::: AVAILABLE DATA :::

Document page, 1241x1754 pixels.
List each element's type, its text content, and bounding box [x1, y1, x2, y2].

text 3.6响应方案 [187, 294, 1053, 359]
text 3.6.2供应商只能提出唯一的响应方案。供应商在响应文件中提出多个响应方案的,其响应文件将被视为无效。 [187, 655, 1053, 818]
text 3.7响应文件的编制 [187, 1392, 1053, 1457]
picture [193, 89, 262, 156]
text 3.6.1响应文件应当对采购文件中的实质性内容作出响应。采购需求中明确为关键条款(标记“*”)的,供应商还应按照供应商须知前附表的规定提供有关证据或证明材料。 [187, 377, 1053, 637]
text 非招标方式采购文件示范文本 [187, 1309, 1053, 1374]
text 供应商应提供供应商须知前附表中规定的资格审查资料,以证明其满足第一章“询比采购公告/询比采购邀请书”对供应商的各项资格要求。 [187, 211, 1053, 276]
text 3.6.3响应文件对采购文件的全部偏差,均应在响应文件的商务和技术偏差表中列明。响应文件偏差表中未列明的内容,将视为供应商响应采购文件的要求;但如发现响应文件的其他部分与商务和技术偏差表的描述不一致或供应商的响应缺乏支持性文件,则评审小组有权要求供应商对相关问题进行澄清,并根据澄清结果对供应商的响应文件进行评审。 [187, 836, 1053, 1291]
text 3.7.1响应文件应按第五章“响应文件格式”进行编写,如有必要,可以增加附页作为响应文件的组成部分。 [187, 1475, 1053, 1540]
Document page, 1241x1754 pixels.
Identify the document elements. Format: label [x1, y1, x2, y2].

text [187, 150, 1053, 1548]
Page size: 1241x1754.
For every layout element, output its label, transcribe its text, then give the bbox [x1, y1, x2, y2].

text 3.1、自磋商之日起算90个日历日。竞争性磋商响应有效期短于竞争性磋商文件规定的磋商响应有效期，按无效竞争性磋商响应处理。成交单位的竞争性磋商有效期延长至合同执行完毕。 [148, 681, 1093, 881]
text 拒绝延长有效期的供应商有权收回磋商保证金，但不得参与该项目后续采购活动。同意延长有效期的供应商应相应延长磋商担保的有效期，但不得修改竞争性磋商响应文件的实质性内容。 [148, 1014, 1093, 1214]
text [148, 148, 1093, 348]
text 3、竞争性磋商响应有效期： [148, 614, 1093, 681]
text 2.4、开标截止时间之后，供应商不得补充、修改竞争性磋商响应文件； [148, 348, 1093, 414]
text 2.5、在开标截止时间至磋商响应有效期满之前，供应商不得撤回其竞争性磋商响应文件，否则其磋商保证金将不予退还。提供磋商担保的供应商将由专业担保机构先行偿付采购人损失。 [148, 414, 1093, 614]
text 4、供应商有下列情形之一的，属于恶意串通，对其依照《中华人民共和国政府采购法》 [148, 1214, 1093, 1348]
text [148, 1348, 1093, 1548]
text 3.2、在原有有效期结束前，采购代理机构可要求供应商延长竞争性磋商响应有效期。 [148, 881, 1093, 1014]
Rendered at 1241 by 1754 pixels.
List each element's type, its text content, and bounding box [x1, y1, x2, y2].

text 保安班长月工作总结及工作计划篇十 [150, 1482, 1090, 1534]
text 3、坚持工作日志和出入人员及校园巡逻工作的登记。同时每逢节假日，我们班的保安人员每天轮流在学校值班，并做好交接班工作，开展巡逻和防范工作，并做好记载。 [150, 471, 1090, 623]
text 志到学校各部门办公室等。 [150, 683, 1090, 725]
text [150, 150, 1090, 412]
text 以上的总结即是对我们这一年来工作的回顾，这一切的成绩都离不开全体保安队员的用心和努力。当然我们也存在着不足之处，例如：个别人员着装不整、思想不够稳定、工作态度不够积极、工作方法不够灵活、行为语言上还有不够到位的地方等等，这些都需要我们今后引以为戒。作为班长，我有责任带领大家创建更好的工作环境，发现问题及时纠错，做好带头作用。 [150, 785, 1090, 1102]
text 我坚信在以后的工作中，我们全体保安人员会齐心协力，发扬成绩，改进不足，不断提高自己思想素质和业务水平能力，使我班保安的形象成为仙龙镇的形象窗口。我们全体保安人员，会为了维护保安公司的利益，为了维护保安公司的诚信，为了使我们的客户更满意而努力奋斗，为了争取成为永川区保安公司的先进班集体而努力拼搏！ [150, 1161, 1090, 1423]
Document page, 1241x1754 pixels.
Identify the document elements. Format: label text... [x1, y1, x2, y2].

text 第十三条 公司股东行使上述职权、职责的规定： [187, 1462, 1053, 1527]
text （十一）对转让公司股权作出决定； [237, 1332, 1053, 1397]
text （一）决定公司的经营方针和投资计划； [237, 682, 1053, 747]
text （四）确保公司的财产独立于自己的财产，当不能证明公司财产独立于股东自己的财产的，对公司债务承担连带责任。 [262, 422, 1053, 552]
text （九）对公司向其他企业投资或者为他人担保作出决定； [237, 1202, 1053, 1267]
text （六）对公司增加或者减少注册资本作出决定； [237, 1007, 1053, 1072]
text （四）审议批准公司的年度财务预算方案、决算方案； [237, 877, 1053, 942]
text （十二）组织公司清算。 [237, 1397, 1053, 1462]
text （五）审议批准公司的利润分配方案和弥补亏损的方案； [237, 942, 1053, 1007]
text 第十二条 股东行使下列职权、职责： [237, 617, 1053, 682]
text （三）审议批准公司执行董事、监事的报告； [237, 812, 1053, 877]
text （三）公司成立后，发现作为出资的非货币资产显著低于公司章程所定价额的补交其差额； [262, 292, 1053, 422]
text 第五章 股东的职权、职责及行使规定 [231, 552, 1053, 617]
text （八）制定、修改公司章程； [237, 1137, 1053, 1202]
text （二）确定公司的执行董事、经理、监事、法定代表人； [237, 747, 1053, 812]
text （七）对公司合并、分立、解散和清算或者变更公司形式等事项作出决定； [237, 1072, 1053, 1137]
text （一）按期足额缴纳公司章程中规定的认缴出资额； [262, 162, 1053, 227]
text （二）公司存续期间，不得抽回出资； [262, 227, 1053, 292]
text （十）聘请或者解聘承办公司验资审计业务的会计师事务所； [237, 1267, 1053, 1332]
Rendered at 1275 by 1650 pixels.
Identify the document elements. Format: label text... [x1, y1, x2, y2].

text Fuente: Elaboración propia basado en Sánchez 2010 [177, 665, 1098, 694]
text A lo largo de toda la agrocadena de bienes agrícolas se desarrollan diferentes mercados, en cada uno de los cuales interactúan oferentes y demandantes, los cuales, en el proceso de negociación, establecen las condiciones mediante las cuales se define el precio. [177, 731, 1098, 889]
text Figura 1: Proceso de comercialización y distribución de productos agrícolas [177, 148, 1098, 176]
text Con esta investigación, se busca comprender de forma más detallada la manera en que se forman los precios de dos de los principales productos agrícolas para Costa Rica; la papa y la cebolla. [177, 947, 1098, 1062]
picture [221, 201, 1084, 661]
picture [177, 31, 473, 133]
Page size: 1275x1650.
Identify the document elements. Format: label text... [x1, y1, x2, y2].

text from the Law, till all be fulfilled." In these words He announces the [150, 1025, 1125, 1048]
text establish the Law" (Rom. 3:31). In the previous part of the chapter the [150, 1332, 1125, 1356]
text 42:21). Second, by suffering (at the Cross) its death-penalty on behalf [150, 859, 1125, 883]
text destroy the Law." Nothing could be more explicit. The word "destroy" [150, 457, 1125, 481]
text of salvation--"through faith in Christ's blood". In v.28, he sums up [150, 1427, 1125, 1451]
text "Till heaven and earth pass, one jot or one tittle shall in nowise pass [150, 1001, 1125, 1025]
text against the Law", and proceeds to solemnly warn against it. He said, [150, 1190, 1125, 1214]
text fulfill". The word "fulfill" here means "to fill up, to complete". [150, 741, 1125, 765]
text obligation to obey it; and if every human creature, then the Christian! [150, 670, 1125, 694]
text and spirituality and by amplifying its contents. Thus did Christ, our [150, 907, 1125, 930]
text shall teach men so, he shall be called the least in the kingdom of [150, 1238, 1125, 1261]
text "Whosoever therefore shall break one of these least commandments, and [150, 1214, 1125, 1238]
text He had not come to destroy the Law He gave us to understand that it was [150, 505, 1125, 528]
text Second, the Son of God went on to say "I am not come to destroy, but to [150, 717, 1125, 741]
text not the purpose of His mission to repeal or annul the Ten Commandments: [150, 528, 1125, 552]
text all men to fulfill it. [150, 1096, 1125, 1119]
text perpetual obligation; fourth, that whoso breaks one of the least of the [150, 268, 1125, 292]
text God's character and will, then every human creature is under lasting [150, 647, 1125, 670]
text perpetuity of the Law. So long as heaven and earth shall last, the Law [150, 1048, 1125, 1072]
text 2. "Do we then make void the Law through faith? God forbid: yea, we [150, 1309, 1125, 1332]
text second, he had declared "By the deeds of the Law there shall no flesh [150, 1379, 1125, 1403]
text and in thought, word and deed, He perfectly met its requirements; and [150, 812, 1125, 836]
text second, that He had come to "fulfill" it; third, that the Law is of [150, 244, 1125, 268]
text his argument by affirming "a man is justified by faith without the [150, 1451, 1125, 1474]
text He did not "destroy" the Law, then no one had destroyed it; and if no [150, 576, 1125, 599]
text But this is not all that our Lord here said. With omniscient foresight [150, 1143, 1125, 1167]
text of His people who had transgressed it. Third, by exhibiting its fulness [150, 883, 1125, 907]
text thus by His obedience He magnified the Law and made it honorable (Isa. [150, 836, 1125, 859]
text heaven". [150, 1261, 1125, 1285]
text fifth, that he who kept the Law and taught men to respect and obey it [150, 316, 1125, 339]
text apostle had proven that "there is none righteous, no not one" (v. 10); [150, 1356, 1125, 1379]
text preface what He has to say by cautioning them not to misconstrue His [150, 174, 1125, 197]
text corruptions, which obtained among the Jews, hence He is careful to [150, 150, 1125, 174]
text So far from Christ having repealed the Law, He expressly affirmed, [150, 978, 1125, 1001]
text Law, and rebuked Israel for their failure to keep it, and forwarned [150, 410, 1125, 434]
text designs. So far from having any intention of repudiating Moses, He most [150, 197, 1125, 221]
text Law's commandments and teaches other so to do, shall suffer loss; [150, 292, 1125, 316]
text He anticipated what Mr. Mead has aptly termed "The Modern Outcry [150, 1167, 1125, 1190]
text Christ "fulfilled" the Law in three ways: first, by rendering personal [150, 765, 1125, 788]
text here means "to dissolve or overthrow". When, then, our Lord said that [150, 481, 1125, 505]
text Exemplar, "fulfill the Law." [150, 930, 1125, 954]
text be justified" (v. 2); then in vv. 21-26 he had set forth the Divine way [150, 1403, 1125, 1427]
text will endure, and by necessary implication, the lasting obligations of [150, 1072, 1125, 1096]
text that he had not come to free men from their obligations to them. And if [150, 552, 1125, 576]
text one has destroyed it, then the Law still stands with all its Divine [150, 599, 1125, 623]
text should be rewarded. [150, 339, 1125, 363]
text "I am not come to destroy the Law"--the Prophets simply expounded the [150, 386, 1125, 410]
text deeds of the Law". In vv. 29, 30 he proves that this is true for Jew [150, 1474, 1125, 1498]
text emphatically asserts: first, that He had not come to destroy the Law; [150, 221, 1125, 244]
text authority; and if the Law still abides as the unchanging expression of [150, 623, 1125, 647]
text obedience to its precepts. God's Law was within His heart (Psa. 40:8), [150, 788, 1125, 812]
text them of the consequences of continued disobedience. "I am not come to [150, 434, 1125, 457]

:::

## TASK OBJECTIVE
All lines in the records that contain "their" are to be copied and returned.

## OUTPUT OF THE TASK
text Law, and rebuked Israel for their failure to keep it, and forwarned [150, 410, 1125, 434]
text that he had not come to free men from their obligations to them. And if [150, 552, 1125, 576]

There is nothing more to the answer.